Allowing random camping along roadways or bicycle paths is not a “real solution”.
Since Thanksgiving an RV has been parked on a public street next to our business and several other businesses/apartments/school. I filed a homeless encampment report in January- nothing. Propane bottles and trash are around the RV, it stinks when the weather is hot, not sure how they are handling their waste, but not good. I have continued to file new information along with many others, but RV is still there. Visitors throughout the day, suspect drugs going in and out. Blocking view of the exit onto the street making it challenging for cars to exit onto the street. Stolen car appeared last week behind the RV, police hauled it away and said they would be back to remove RV- nothing. More and more people showing up and hanging around. Very uncomfortable for employees and anyone walking in the area as person living in the RV is becoming more and more aggressive. Hopefully the bill that was passed last night will help us resolve this issue, but not holding my breath.
Everyday the city, in order to maintain order and safety, expects compliance and enforces the many rules concerning building codes, trash, toxic chemicals, parking, and so much more. Why should compliance be only for those of us that have an address?
If anyone breaks a law, he should face the consequences. But there currently is no law against homelessness, although some seek to create one.
The homeless that erect a structure without a proper building code or that leave needles in the grass or that leave feces, or that don’t contain their garbage or that are intoxicated in public are not in compliance with city rules and codes and should face the consequences of those actions. Why allow our common sense city rules on health and safety to be so flagrantly disregarded?
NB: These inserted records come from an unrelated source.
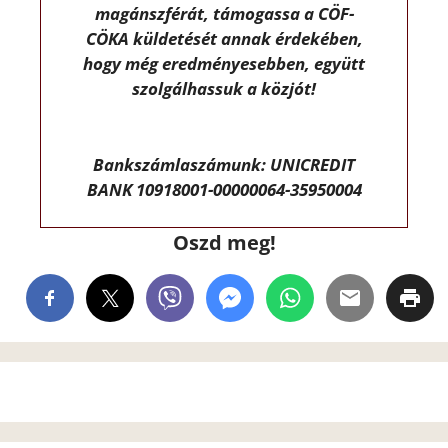
magánszférát, támogassa a CÖF-
CÖKA küldetését annak érdekében,
hogy még eredményesebben, együtt
szolgálhassuk a közjót!
Bankszámlaszámunk: UNICREDIT
BANK 10918001-00000064-35950004
Oszd meg!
I am not a member of the Party for Socialism and Liberation, and never heard of it, so it must be a tiny splinter group, which some will assume includes all Democrats, which it does not. But I am against making homelessness illegal. I remember when vagrancy was a crime in this country. So after many years, we regress, not having learned the lessons of the past.
Zvonek seeks “consistent enforcement.” That would be enforcement by the same overwhelmed police who are not able to enforce all our other laws. Smart.